(Dataset records)
>> BEGIN

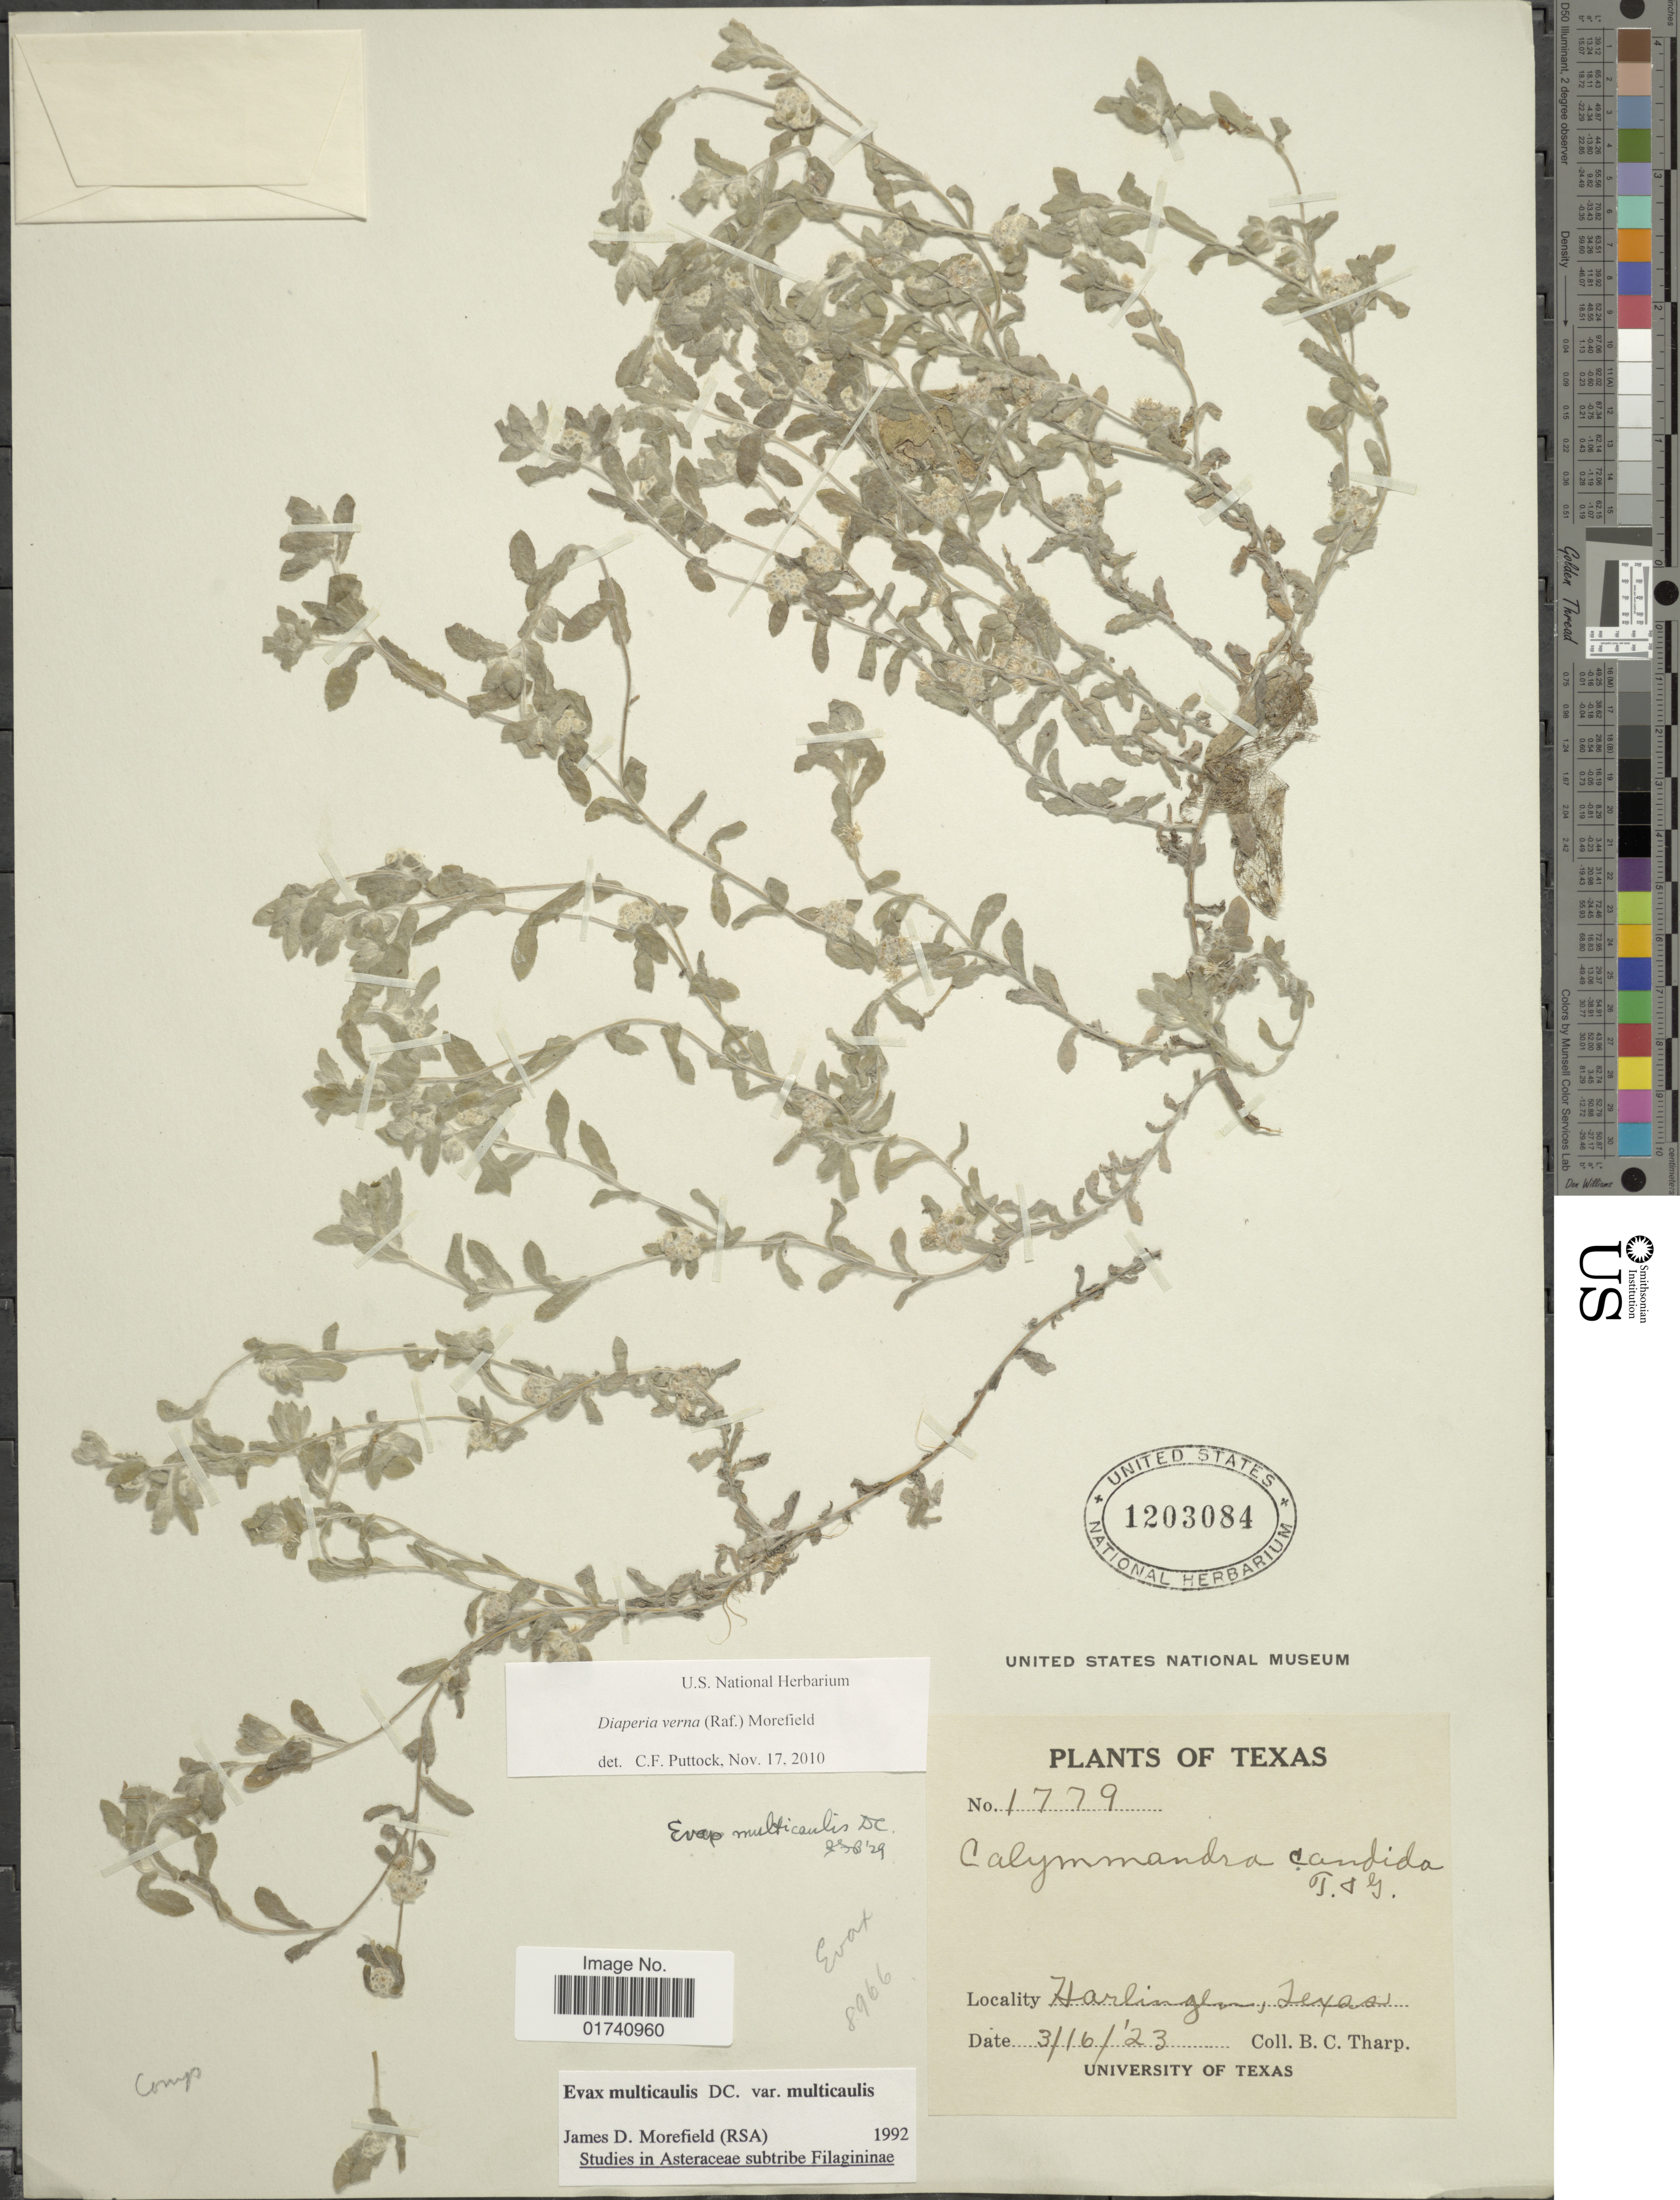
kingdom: Plantae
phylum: Tracheophyta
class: Magnoliopsida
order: Asterales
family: Asteraceae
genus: Diaperia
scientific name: Diaperia verna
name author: (Raf.) Morefield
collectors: B. C. Tharp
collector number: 1779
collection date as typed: Transcribed d/m/y: 16/3/23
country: United States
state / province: Texas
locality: Harlingen.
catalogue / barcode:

>> END

**WORK TO BE COMPLETED**: Arrange the lines of the listing, from the line containing "phylum: Tracheophyta" through the end of the listing, as a JSON list of strings with one string per line and blank lines omitted.

**EXERCISE ANSWER**:
[
  "phylum: Tracheophyta",
  "class: Magnoliopsida",
  "order: Asterales",
  "family: Asteraceae",
  "genus: Diaperia",
  "scientific name: Diaperia verna",
  "name author: (Raf.) Morefield",
  "collectors: B. C. Tharp",
  "collector number: 1779",
  "collection date as typed: Transcribed d/m/y: 16/3/23",
  "country: United States",
  "state / province: Texas",
  "locality: Harlingen.",
  "catalogue / barcode:"
]